• _EXERCÍCIO ESCRITO 1_
Resuma em duas frases o texto sobre o bem comum na vida económica.
• _EXERCÍCIO ESCRITO 2_
Dê seguimento ao texto sobre o bem comum na vida económica, a partir da última frase apresentada.

• _EXCERTO DA PÁGINA_
Pelo que respeita à vida económica, é sabido que o forte predomínio do liberalismo económico e filosófico esbateu a relevância da noção do «bem comum» enquanto seu objectivo fundamental. Por um lado, o individualismo subjacente não se coaduna com preocupações relacionadas com a sociedade, entendida esta como entidade distinta da mera soma dos indivíduos que a compõem. Por outro, a ideologia do mercado rejeita qualquer intervenção pública, deixando o resultado da actividade económica na dependência do que resultar da livre concorrência. Sobretudo qualquer regulação a montante, que condicione a repartição primária dos rendimentos (por exemplo, políticas públicas de fixação de salários mínimos ou regras de formação de tabelas salariais), é vista com desconfiança e desagrado pelos detentores do poder económico e pelos defensores do liberalismo. Analogamente, as medidas redistributivas, mesmo quando não prejudiquem a economia, são, por vezes, encaradas como atentatórias dos direitos individuais.

Em tal contexto, é natural que o progresso económico se confunda com o mero crescimento económico, independentemente do modo como esse crescimento se distribui pela população e se traduz em melhores condições de vida. Daí que, de modo geral, as desigualdades de rendimento e riqueza persistam de forma gritante e até tendam a crescer. A esta luz, é certamente, muito redutor avaliar o desempenho económico por indicadores de mero crescimento económico e é tempo de os substituir por outros que traduzam objectivos de erradicação da pobreza e desenvolvimento humano.

Quer isto dizer que, sendo urgente reabilitar a noção do bem comum, não menos urgente é reconhecer a necessidade de uma autoridade que o defenda e promova. Isto é válido quer ao nível nacional quanto à escala mundial.

Os aspectos distributivos, se bem que extremamente importantes em si mesmos, adquirem particular gravidade quando a desigualdade implica pobreza, miséria e fome, como acontece no nosso mundo à escala dos milhões de pessoas e entre nós à escala dos muitos milhares de concidadãos.

Compreende-se que em certos tempos de crise se justifiquem, e até se reclamem, medidas de contenção em diversos domínios. Tais medidas são normalmente justificadas em nome de maiores benefícios futuros. O que a experiência mostra é, no entanto, que os que mais beneficiam são precisamente os que menos sofreram durante a crise. É previsível que assim seja, sempre que as medidas de combate à crise não modificam as características estruturais do sistema.

• _LINHAS FORNECIDAS_
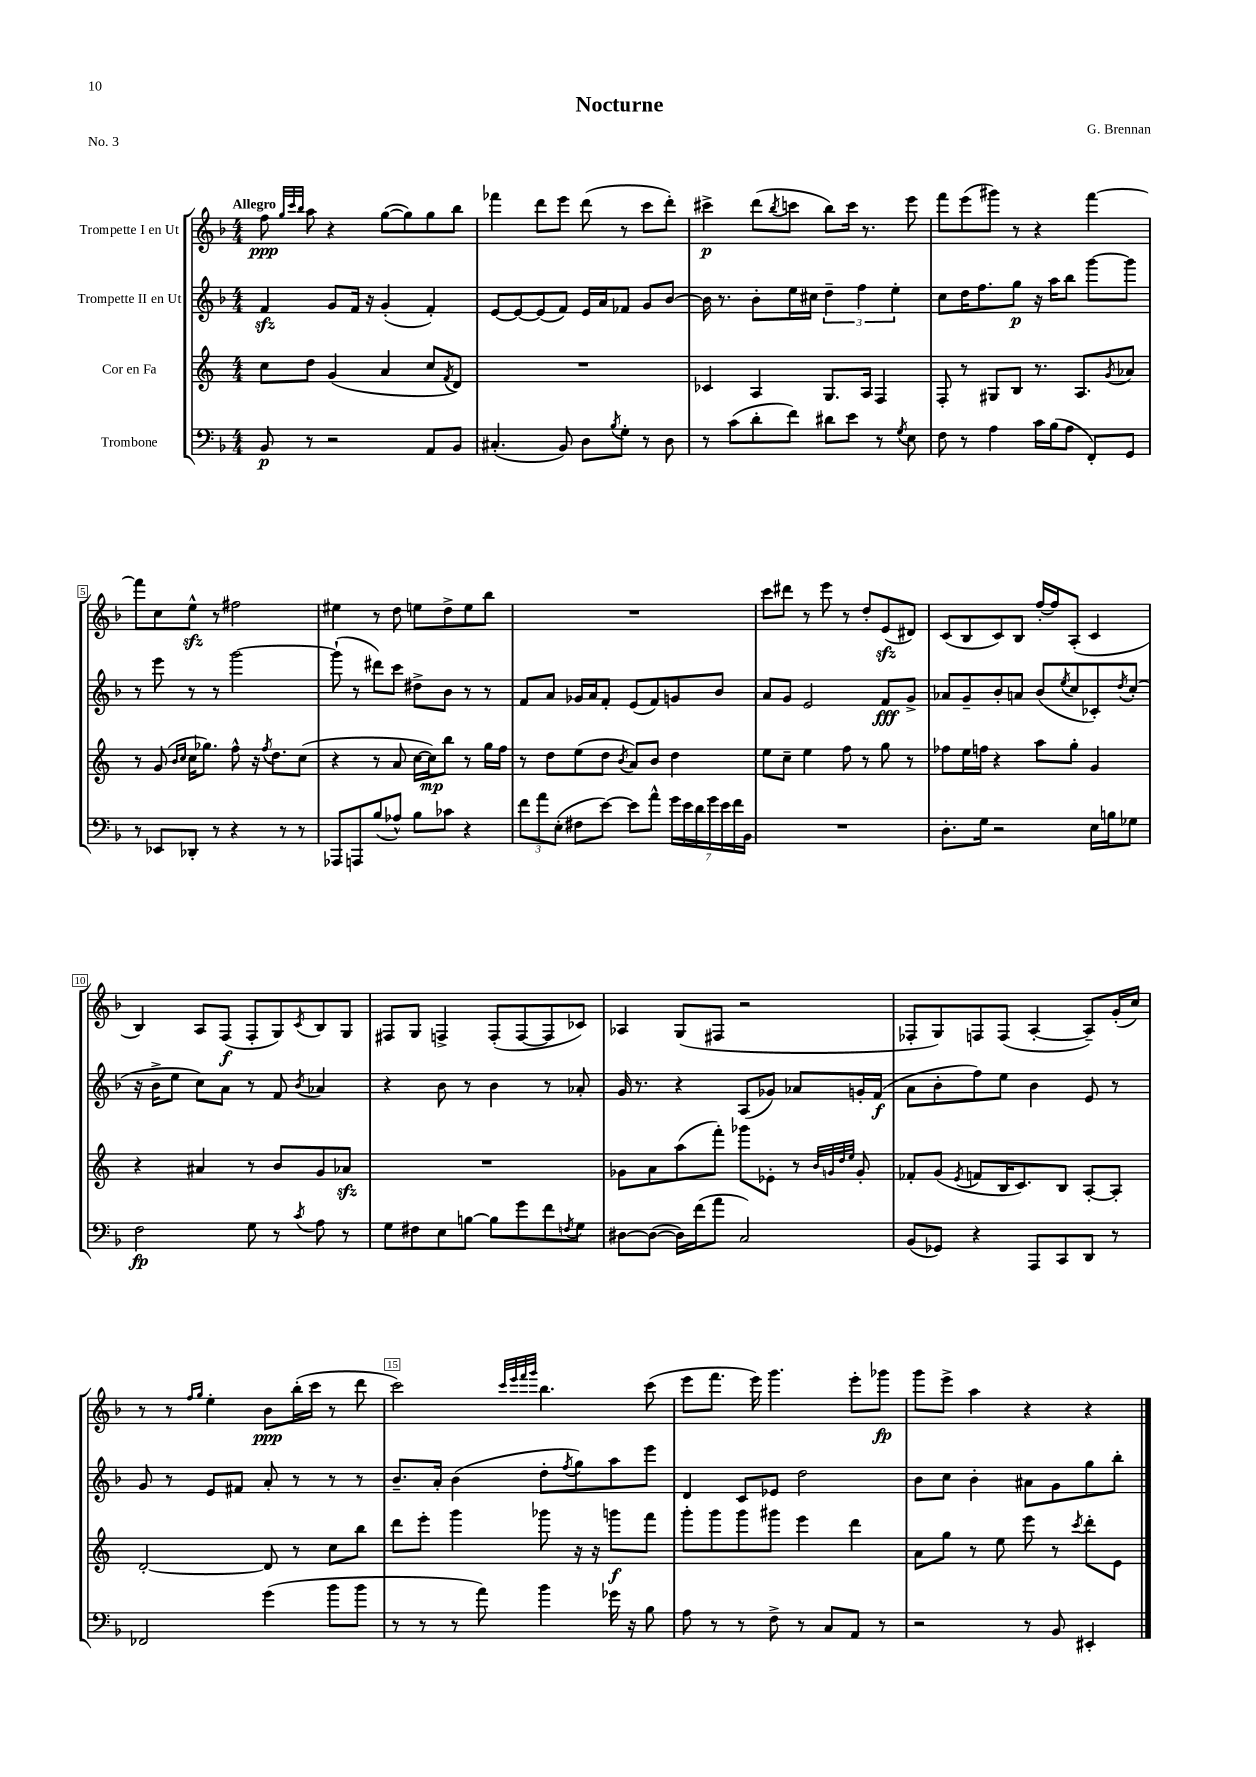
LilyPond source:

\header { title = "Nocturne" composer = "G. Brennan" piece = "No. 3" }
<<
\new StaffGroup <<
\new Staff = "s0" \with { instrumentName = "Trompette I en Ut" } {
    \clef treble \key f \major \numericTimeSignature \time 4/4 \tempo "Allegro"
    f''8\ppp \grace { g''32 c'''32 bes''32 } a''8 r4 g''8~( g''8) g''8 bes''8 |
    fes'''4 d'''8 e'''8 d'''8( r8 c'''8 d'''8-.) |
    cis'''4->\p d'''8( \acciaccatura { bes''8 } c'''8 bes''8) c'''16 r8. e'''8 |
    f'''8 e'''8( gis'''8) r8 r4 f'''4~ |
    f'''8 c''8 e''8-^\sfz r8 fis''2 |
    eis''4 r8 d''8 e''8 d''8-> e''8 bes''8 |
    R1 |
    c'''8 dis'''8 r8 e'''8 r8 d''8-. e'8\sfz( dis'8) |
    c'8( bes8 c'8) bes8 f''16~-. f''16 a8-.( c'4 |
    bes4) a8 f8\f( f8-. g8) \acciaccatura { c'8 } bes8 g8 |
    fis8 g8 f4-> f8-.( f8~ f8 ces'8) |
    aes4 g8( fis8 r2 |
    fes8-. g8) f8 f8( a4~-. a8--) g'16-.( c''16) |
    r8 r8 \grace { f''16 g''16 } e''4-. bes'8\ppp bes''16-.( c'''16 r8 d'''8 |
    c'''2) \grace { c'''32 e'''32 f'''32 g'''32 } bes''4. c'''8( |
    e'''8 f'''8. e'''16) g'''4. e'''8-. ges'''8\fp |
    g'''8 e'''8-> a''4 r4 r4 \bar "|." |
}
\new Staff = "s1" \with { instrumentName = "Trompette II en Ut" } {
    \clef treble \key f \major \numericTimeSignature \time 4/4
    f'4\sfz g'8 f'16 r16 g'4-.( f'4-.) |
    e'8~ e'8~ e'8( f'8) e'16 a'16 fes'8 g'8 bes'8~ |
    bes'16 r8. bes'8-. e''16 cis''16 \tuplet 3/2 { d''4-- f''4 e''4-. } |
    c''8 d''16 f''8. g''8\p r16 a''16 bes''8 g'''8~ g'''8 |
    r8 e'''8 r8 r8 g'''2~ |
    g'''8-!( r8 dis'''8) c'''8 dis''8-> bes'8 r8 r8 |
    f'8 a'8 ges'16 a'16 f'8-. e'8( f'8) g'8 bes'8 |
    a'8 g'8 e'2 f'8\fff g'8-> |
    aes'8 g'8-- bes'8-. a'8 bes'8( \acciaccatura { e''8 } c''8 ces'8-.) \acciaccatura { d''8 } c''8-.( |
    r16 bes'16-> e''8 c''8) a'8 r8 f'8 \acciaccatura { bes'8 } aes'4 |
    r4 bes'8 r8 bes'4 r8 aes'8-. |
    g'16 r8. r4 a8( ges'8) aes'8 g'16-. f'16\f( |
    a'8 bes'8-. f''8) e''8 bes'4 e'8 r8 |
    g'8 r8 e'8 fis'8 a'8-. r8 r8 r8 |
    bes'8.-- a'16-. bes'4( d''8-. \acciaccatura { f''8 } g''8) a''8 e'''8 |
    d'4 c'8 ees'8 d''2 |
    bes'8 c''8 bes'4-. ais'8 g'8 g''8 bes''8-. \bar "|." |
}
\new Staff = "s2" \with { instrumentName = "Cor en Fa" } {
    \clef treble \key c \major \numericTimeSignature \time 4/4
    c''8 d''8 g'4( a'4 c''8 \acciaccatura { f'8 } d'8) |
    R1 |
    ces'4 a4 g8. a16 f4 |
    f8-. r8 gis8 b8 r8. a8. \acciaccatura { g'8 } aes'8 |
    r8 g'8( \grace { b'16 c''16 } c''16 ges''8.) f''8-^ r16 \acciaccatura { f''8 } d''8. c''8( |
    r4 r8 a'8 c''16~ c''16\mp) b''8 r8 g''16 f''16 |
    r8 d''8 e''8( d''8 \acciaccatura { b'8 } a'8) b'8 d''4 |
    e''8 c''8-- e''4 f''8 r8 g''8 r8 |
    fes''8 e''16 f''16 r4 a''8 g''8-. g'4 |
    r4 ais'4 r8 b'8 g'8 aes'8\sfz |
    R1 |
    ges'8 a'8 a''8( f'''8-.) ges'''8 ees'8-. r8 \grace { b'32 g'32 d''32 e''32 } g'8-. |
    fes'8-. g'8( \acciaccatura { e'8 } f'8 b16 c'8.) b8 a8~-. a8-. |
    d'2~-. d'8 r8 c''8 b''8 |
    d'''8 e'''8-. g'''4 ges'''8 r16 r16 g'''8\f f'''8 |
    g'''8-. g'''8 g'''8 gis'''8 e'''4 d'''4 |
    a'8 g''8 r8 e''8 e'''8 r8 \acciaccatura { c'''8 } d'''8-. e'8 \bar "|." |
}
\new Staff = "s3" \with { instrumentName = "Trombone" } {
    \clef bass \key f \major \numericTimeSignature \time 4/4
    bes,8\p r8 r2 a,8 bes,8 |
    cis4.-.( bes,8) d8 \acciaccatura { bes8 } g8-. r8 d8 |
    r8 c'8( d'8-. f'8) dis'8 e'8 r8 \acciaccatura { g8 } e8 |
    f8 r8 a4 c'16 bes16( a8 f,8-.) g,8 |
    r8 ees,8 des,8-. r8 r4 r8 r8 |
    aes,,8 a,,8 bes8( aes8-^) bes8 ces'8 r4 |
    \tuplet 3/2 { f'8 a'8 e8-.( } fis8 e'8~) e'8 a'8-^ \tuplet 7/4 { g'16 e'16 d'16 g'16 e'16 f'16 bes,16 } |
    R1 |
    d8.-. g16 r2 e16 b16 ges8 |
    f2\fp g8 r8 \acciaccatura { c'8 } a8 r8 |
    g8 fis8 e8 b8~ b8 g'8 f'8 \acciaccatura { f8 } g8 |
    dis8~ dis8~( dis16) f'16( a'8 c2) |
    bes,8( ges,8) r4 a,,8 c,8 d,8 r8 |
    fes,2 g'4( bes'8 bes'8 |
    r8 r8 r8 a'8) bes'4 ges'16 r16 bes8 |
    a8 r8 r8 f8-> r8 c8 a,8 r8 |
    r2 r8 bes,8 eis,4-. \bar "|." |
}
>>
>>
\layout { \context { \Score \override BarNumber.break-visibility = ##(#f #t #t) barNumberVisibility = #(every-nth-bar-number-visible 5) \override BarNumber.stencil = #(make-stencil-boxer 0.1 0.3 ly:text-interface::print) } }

* * *

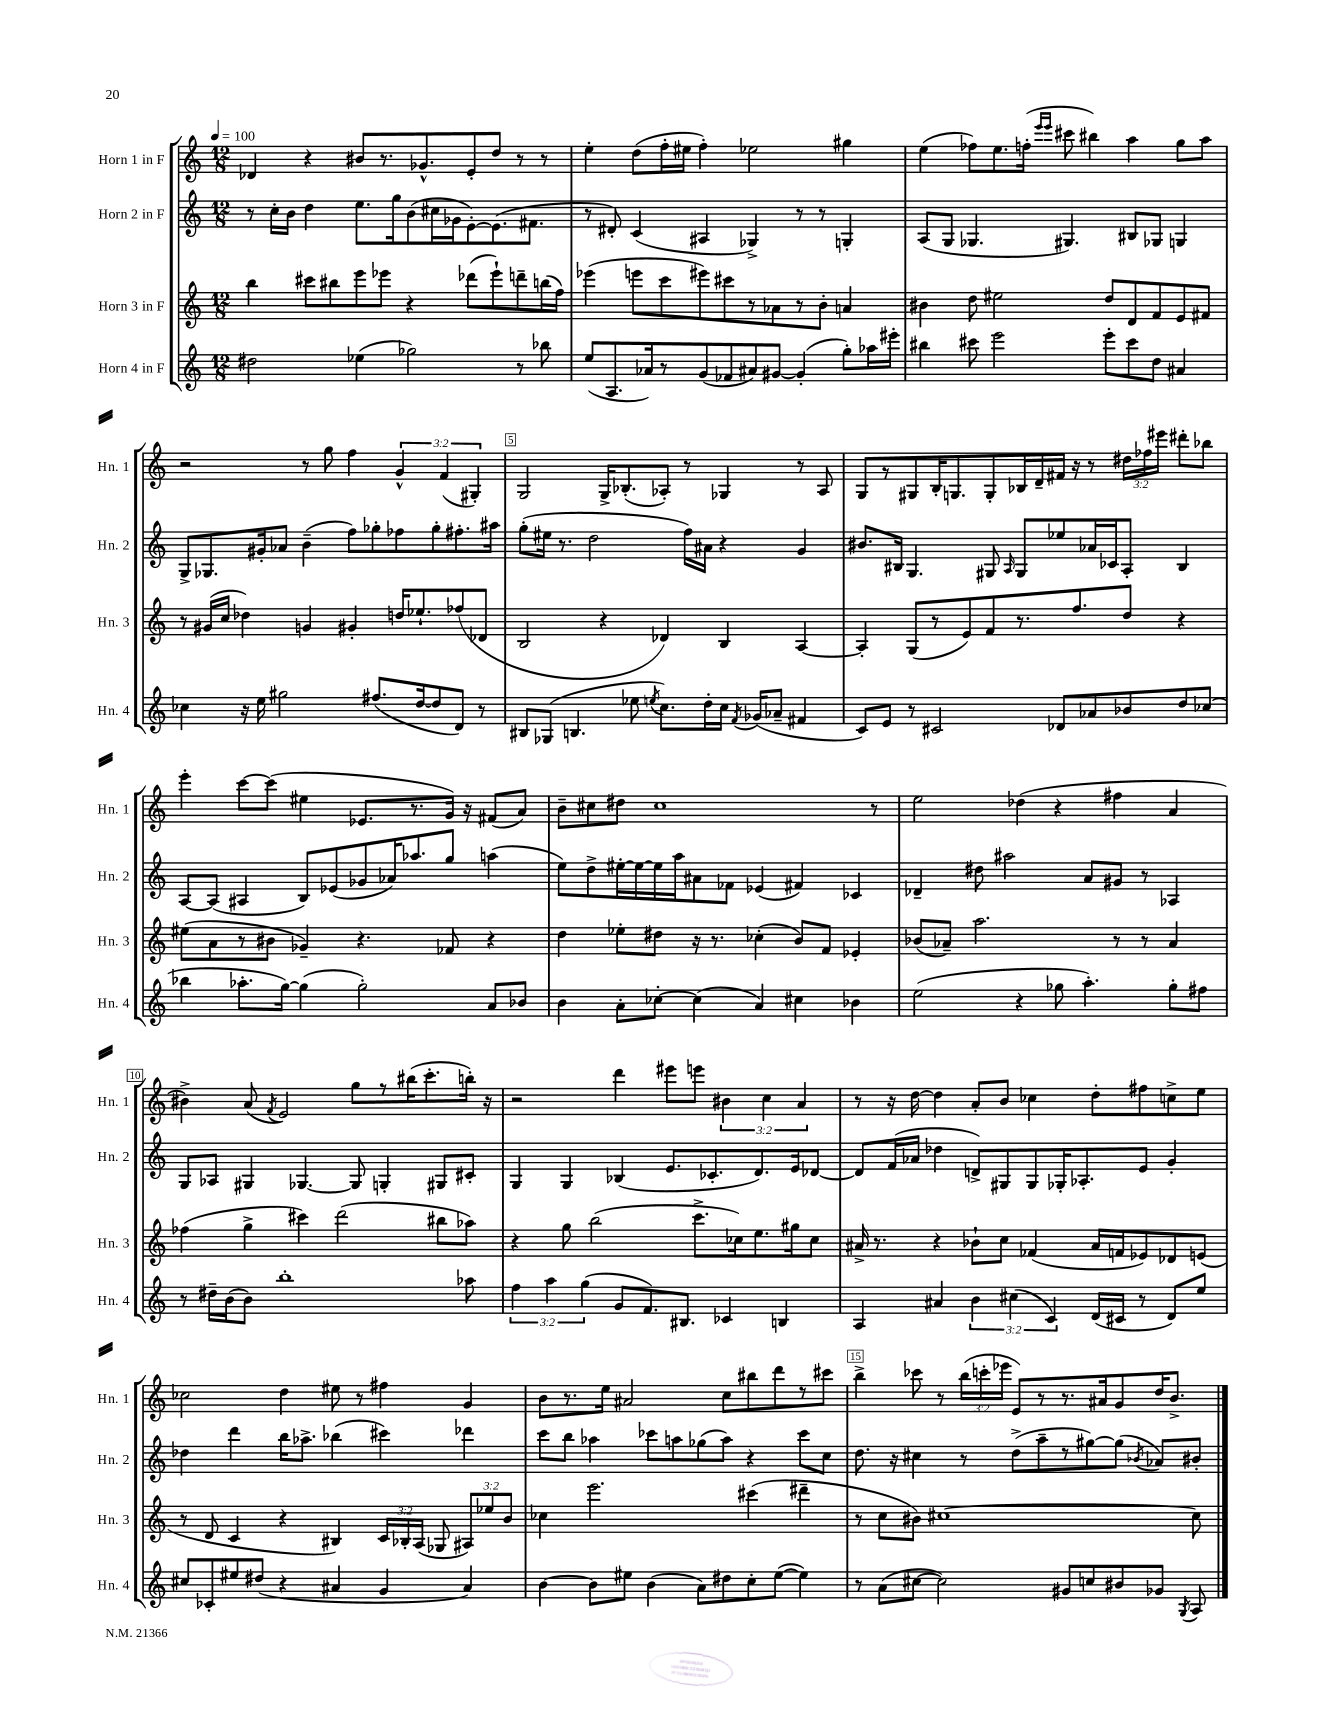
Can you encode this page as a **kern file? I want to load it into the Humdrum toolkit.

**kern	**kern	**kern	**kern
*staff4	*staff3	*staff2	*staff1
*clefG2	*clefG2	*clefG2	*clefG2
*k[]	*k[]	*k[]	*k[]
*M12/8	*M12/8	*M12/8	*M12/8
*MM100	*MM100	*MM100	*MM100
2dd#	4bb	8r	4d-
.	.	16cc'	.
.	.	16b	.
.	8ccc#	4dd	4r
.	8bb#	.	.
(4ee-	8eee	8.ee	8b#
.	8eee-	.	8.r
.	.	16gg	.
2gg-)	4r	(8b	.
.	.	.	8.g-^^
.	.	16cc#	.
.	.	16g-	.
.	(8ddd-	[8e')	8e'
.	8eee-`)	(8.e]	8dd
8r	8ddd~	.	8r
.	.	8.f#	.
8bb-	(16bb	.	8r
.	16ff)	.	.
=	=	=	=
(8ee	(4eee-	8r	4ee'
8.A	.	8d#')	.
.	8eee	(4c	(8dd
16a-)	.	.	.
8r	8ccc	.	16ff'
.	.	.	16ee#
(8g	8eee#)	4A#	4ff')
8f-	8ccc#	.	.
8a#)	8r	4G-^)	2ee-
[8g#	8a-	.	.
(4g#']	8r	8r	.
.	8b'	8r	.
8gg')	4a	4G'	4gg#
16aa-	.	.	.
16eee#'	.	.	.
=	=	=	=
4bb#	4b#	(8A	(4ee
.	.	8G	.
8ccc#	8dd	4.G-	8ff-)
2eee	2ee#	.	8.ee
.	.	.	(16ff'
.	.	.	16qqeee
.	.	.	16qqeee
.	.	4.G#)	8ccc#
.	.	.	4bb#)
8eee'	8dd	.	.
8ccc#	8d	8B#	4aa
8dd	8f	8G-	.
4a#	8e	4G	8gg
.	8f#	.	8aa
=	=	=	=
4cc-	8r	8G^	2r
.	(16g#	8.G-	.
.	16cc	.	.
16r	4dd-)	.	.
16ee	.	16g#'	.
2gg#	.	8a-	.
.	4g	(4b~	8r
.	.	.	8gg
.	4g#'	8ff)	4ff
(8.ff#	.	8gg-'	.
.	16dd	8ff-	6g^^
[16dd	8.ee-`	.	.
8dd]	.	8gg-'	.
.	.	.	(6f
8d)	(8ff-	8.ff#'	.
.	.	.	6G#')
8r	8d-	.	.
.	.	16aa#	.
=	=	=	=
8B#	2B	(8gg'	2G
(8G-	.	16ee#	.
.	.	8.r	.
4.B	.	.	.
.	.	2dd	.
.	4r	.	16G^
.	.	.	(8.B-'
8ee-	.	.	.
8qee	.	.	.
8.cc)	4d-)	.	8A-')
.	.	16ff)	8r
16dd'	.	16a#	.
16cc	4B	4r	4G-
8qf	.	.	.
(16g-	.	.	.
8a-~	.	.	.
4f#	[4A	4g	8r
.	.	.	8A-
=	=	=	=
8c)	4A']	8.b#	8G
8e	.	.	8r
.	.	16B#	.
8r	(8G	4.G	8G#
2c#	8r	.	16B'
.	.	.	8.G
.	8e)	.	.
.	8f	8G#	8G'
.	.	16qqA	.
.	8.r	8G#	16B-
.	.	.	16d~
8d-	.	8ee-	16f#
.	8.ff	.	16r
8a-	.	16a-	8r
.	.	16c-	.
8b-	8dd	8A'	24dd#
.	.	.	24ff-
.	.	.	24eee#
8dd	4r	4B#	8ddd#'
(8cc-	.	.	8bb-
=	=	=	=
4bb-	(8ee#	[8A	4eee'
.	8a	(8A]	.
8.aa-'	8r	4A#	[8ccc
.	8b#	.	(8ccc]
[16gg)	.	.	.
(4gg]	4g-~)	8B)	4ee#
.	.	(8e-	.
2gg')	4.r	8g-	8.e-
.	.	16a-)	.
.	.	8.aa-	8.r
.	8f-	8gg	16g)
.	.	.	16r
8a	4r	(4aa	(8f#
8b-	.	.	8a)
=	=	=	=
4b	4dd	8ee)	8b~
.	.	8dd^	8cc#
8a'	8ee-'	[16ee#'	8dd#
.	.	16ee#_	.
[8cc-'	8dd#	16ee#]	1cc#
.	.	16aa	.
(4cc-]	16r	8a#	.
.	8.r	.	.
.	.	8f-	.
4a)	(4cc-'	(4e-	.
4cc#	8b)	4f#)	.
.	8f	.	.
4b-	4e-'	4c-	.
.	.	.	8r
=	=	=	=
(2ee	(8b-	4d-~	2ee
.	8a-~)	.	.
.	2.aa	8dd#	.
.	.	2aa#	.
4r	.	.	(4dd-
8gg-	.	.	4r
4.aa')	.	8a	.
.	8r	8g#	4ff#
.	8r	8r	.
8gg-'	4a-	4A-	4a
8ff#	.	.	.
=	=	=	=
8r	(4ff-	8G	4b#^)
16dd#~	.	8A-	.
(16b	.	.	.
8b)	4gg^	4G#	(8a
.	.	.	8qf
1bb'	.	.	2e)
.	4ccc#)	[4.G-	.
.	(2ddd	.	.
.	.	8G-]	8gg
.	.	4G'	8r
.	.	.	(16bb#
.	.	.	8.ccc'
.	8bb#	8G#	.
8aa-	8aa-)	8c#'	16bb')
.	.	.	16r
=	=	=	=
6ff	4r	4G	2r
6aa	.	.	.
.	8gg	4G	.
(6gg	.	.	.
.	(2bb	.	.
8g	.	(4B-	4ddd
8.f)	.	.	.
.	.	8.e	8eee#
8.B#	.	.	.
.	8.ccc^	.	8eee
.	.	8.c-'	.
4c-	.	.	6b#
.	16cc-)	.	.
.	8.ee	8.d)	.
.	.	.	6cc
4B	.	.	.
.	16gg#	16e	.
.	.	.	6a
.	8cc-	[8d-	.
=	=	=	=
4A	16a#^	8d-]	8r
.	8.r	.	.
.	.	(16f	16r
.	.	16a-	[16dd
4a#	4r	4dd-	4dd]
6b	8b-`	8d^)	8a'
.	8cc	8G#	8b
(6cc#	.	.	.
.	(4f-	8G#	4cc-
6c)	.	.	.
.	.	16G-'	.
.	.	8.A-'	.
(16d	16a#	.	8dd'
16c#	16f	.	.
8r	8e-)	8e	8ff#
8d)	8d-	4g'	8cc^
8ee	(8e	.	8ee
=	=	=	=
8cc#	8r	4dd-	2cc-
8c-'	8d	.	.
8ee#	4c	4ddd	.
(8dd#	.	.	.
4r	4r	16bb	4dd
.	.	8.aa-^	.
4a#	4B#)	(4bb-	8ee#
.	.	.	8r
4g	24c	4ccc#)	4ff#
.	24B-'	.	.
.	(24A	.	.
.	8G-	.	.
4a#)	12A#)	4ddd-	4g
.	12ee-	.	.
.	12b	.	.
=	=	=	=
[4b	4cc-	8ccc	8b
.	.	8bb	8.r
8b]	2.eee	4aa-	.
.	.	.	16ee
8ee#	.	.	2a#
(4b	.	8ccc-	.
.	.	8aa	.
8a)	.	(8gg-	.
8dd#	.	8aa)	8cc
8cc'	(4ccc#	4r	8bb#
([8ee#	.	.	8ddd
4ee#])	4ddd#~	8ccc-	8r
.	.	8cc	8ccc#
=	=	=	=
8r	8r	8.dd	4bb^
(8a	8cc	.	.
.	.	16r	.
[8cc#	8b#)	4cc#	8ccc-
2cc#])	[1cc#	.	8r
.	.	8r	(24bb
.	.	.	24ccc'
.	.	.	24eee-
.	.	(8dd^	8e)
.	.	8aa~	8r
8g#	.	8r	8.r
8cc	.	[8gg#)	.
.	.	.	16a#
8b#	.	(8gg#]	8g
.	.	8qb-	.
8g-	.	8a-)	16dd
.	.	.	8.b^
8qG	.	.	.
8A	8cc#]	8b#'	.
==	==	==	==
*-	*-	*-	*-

• _RESPOSTA ESCRITA 1_
O forte predomínio do liberalismo económico esbateu a noção de bem comum e levou a confundir progresso com mero crescimento, enquanto as desigualdades de rendimento e riqueza persistem e tendem a crescer, pelo que urge reabilitar essa noção e reconhecer uma autoridade que a defenda e promova. A desigualdade ganha particular gravidade quando implica pobreza, miséria e fome, e as medidas de contenção em tempos de crise acabam por beneficiar sobretudo os que menos sofreram, sempre que não modificam as características estruturais do sistema.

• _RESPOSTA ESCRITA 2_
É, por isso, tempo de reconhecer que as medidas de contenção não podem ser indiscriminadas, nem deixar de poupar, quanto possível, os estratos económicos mais baixos, sem prejuízo do que haja a fazer no domínio do combate à pobreza e à exclusão social. É, uma vez mais, a experiência que mostra que o princípio de «crescer agora para distribuir depois» não merece crédito. Aliás, como acima se disse, não deve esperar-se que se resolva apenas por via redistributiva a desigualdade inerente à repartição primária do rendimento entregue à mera lógica do mercado, nomeadamente quando o progresso tecnológico permite engrossar o número de desempregados.

5. Responsabilizar as empresas pela sua dimensão social e cívica

Esta urgente mudança de perspectiva não pode ficar na exclusiva dependência dos governos, uma vez que carece de uma adesão construtiva por parte de todos os agentes económicos e socais. Colocá-la apenas como tarefa dos governos implica abandonar a dimensão social e cívica das empresas e não reconhecer a necessidade de alargar as respectivas responsabilidades.

Não pode falar-se da razão de ser da economia sem se aludir à razão de ser das empresas, as quais são o principal agente do progresso económico e técnico.

Phillipe de Woot1 , professor emeritus da Universidade Católica de Lovaina, sintetiza nos seguintes termos algumas das questões basilares que se colocam neste domínio e merecem uma séria ponderação por parte dos empresários e gestores, designadamente dos cristãos:

De hoje em diante, a empresa tem de questionar o significado das suas acções, a sua razão de ser, a sua finalidade. Deveria saber se é possível agir de um modo responsável num sistema que carece de responsabilidade, se é ainda possível ser-se legítimo ao aderir a um modelo que é crescentemente ambíguo e contestado, e se é possível manter uma ética merecedora do nome enquanto se joga um jogo económico que não tem nenhuma.2

E interrogando-se sobre se os porta-vozes da chamada “responsabilidade social da empresa” têm a noção das mudanças que o conceito exige, acrescenta:

As mudanças requeridas exigem uma reflexão profunda e vão muito além de uma nova roupagem para um sistema velho. Se o movimento pela responsabilidade social apenas cola novas etiquetas sobre práticas antigas, não será levado a sério; se puser vinho velho em vasilhas novas, ficará reduzido a uma operação de relações públicas. O movimento só será credível se renovar o conceito de empresa e reavaliar o seu papel na construção do nosso futuro comum3 .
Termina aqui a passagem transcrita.